The supporting cast is good too, though the aforementioned trio of stars dominate the proceedings. J. Paul Jones–shifty and shrewd but rather jittery–is an excellent contrast to Beery as Canfield’s co-conspirator Boyd. Al Bridge is great as their leading henchman Curley Bates, a reptilian and untrustworthy individual who spins lies with sardonic assurance and coolly tries to doublecross his own bosses at one point. Greta Grandstedt is cute and appealingly energetic as the heroine, and Barrie O’Daniels makes an unexpectedly suave and dignified “girl’s brother.” Jack Mower is the determined leader of the vigilantes and Ed Peil is the harassed sheriff; Al Taylor, Jack Byron, Victor Adamson, and Charles Schaeffer play some of the leading outlaws, and Yakima Canutt appears as two separate rustlers. Lew Kelly is Darro’s ill-fated father, and little Carl Russell does a very moving job as the young Darro; Kelly’s death and Russell’s reaction to it is one of the most tear-jerking scenes in any serial. William Desmond pops up as a ranger captain in Chapter One, and Lane Chandler is suitably likable and authoritative in his brief appearance as Carey’s brother.
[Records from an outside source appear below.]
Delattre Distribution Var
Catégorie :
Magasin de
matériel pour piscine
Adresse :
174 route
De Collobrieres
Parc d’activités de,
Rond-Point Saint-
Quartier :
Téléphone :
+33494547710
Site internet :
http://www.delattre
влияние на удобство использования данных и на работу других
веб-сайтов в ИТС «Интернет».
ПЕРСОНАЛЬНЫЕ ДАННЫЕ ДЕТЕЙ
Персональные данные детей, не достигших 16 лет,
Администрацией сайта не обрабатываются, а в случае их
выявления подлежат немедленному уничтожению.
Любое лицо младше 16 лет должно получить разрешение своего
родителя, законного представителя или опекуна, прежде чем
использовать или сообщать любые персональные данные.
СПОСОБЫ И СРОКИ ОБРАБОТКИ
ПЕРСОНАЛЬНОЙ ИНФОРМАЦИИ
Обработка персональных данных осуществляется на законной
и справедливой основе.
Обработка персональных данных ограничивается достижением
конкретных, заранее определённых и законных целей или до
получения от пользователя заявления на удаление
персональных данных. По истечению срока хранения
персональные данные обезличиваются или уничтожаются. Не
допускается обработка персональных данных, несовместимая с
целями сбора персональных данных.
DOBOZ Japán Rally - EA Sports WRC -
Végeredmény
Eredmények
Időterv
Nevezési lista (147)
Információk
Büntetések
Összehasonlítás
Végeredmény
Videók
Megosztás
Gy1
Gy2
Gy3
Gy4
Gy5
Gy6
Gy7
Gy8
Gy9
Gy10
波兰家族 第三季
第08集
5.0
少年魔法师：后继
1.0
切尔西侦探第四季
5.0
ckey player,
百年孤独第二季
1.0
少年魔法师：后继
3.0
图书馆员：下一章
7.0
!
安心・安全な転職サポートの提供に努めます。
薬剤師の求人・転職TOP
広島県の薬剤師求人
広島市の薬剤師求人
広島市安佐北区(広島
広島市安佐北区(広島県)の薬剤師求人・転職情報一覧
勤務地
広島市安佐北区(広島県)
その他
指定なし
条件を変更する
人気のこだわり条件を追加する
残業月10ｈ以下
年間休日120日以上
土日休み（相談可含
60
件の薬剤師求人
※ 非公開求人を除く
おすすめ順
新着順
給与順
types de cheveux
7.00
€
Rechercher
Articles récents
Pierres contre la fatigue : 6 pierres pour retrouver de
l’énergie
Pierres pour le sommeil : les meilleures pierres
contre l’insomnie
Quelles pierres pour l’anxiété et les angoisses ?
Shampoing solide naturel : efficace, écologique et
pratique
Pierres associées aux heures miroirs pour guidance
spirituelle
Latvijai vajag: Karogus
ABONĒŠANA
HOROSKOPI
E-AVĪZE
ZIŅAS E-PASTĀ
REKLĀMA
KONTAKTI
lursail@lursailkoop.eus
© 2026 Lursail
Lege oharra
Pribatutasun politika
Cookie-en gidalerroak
I shouldn’t omit to mention Apache as the serial’s title character, although he performs fewer animal heroics than the various members of the Rin Tin Tin clan in Mascot’s other serials (probably because producer Nat Levine was unable to secure the famous Rex, King of the Wild Horses, as he’d originally planned, and had to go with a younger and less thoroughly-trained equine). Still, he’s a fine-looking horse, and his character certainly lives up to his ominous nickname as he repeatedly stomps the unlucky villains that threaten his young pal Darro. The opening titles, which show Apache galloping around majestically, begin the serial on a properly rousing note; interestingly, the music accompanying these openings is none other than the William Tell Overture, before it began its long association with the Lone Ranger.
The Devil Horse’s combination of fast-moving action with a simple but emotionally involving plot makes the serial very appealing, and its strong cast gives it yet another boost; though seldom listed by reviewers as one of Mascot’s top efforts, it definitely belongs on such a list.